TASK BRIEF :: Return the text of the records below line for line and character for character, leaving out the pictures.

==== AVAILABLE DATA

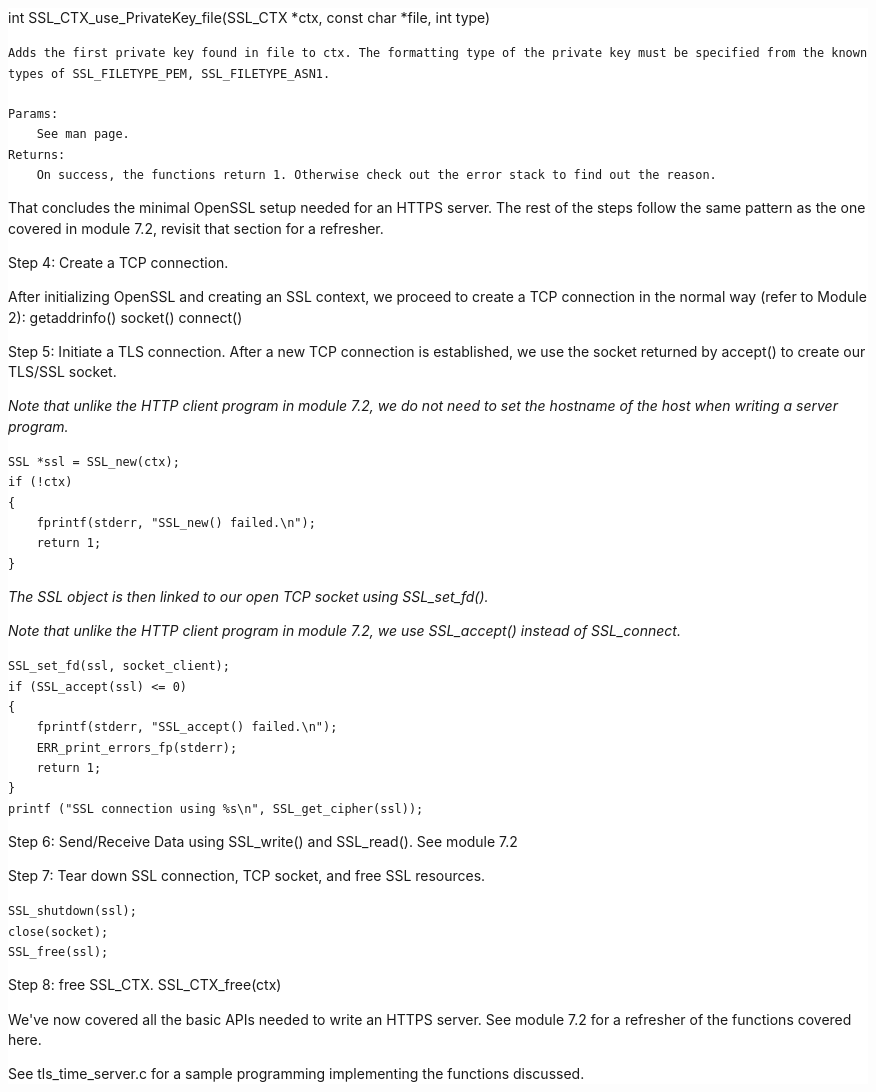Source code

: int SSL_CTX_use_PrivateKey_file(SSL_CTX *ctx, const char *file, int type)
    
    Adds the first private key found in file to ctx. The formatting type of the private key must be specified from the known types of SSL_FILETYPE_PEM, SSL_FILETYPE_ASN1.

    Params:
        See man page.
    Returns:
        On success, the functions return 1. Otherwise check out the error stack to find out the reason.

That concludes the minimal OpenSSL setup needed for an HTTPS server. The rest of the steps follow the same pattern as the one covered in module 7.2, revisit that section for a refresher.

Step 4: Create a TCP connection.

After initializing OpenSSL and creating an SSL context, we proceed to create a TCP connection in the normal way (refer to Module 2):
    getaddrinfo()
    socket()
    connect()


Step 5: Initiate a TLS connection.
After a new TCP connection is established, we use the socket returned by accept() to create our TLS/SSL socket.

*Note that unlike the HTTP client program in module 7.2, we do not need to set the hostname of the host when writing a server program.*

    SSL *ssl = SSL_new(ctx);
    if (!ctx)
    {
        fprintf(stderr, "SSL_new() failed.\n");
        return 1;
    }

*The SSL object is then linked to our open TCP socket using SSL_set_fd().*

*Note that unlike the HTTP client program in module 7.2, we use SSL_accept() instead of SSL_connect.*

    SSL_set_fd(ssl, socket_client);
    if (SSL_accept(ssl) <= 0)
    {
        fprintf(stderr, "SSL_accept() failed.\n");
        ERR_print_errors_fp(stderr);
        return 1;
    }
    printf ("SSL connection using %s\n", SSL_get_cipher(ssl));

Step 6: Send/Receive Data using SSL_write() and SSL_read(). See module 7.2

Step 7: Tear down SSL connection, TCP socket, and free SSL resources.

    SSL_shutdown(ssl);
    close(socket);
    SSL_free(ssl);

Step 8: free SSL_CTX.
    SSL_CTX_free(ctx)

We've now covered all the basic APIs needed to write an HTTPS server. See module 7.2 for a refresher of the functions covered here.

See tls_time_server.c for a sample programming implementing the functions discussed.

========

ANSWER FOR THE TASK ::
Source code

: int SSL_CTX_use_PrivateKey_file(SSL_CTX *ctx, const char *file, int type)
    
    Adds the first private key found in file to ctx. The formatting type of the private key must be specified from the known types of SSL_FILETYPE_PEM, SSL_FILETYPE_ASN1.

    Params:
        See man page.
    Returns:
        On success, the functions return 1. Otherwise check out the error stack to find out the reason.

That concludes the minimal OpenSSL setup needed for an HTTPS server. The rest of the steps follow the same pattern as the one covered in module 7.2, revisit that section for a refresher.

Step 4: Create a TCP connection.

After initializing OpenSSL and creating an SSL context, we proceed to create a TCP connection in the normal way (refer to Module 2):
    getaddrinfo()
    socket()
    connect()


Step 5: Initiate a TLS connection.
After a new TCP connection is established, we use the socket returned by accept() to create our TLS/SSL socket.

*Note that unlike the HTTP client program in module 7.2, we do not need to set the hostname of the host when writing a server program.*

    SSL *ssl = SSL_new(ctx);
    if (!ctx)
    {
        fprintf(stderr, "SSL_new() failed.\n");
        return 1;
    }

*The SSL object is then linked to our open TCP socket using SSL_set_fd().*

*Note that unlike the HTTP client program in module 7.2, we use SSL_accept() instead of SSL_connect.*

    SSL_set_fd(ssl, socket_client);
    if (SSL_accept(ssl) <= 0)
    {
        fprintf(stderr, "SSL_accept() failed.\n");
        ERR_print_errors_fp(stderr);
        return 1;
    }
    printf ("SSL connection using %s\n", SSL_get_cipher(ssl));

Step 6: Send/Receive Data using SSL_write() and SSL_read(). See module 7.2

Step 7: Tear down SSL connection, TCP socket, and free SSL resources.

    SSL_shutdown(ssl);
    close(socket);
    SSL_free(ssl);

Step 8: free SSL_CTX.
    SSL_CTX_free(ctx)

We've now covered all the basic APIs needed to write an HTTPS server. See module 7.2 for a refresher of the functions covered here.

See tls_time_server.c for a sample programming implementing the functions discussed.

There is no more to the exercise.